__Task brief__.
The answer must be every line of the records below that holds the word "right".

# # # #

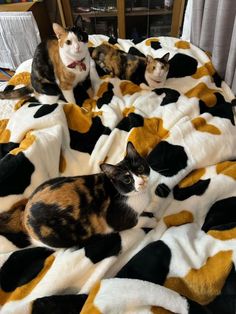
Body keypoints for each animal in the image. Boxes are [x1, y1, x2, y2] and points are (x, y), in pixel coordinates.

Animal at [22, 142, 151, 248]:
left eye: (140, 169)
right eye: (127, 180)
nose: (142, 182)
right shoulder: (116, 220)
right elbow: (141, 221)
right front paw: (153, 220)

# # # #

__Response area__.
right eye: (127, 180)
right shoulder: (116, 220)
right elbow: (141, 221)
right front paw: (153, 220)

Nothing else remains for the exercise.